I took a breath and stood up. Eloi followed suit. “Can we take a walk? I think better when I’m walking.” He may have smiled a little. We started walking, the gray space shifting subtly as we went. I started laying out my thoughts, backing up every now and then to refine a detail, and eventually Eloi started contributing.

Finally, we had a “plan”: Perhaps most importantly, I would be in constant touch with Eloi, never again helplessly throwing chairs at windows while current events ran amok. With this link in place, I would return to the pyramid, where time flow would resume at its former highly accelerated pace. I would pick up where I’d left off that day at the Diamond Horseshoe theater, telling everyone some of what I knew about the giant soldiers in silver suits. I would have access to the Disney PA system, which should help establish at least some respect and/or credibility. Then, after a day or so, the Service Ishim would return, no longer in secret. Finally, I would begin to broach the subject of the Angels themselves and try to make the pyramid population understand that, to coin a phrase, resistance was not only futile, it was suicide.

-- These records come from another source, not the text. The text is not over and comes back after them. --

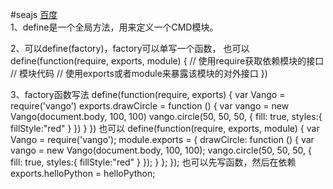 #seajs
[百度](https://www.baidu.com/)  
1、define是一个全局方法，用来定义一个CMD模块。

2、可以define(factory)，factory可以单写一个函数，
也可以
define(function(require, exports, module) {
	// 使用require获取依赖模块的接口
    // 模块代码
    // 使用exports或者module来暴露该模块的对外接口
})

3、factory函数写法
define(function(require, exports) {
    var Vango = require('vango')
    exports.drawCircle = function () {
        var vango = new Vango(document.body, 100, 100)
        vango.circle(50, 50, 50, {
            fill: true,
            styles:{
                fillStyle:"red"
            }
        })
    }
})
也可以
define(function(require, exports, module) {
    var Vango = require('vango');
    module.exports = {
        drawCircle: function () {
            var vango = new Vango(document.body, 100, 100);
            vango.circle(50, 50, 50, {
                fill: true,
                styles:{
                    fillStyle:"red"
                }
            });
        }
    };
});
也可以先写函数，然后在依赖
exports.helloPython = helloPython;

This would not be a popular message. For generations we had been taught by science fiction that Humanity would always prevail: the invading Martians would fall to the common cold; the Starship Troopers would push back the Bugs; Captain Kirk would take down the giant Lizard Man.

“Live Free or Die!” those kids had chanted. They had understood well enough the first half of that phrase—they had all been “living free” their entire lives, up until a few months ago. But they had never given any real thought to the “or die” part. And they had probably never heard the rest of General Stark’s motto: “Death is not the worst of evils.” Maybe not, General Stark, but I was going to do everything in my power to convince anyone who’d listen that there was no such thing as a Fate Worse than Death.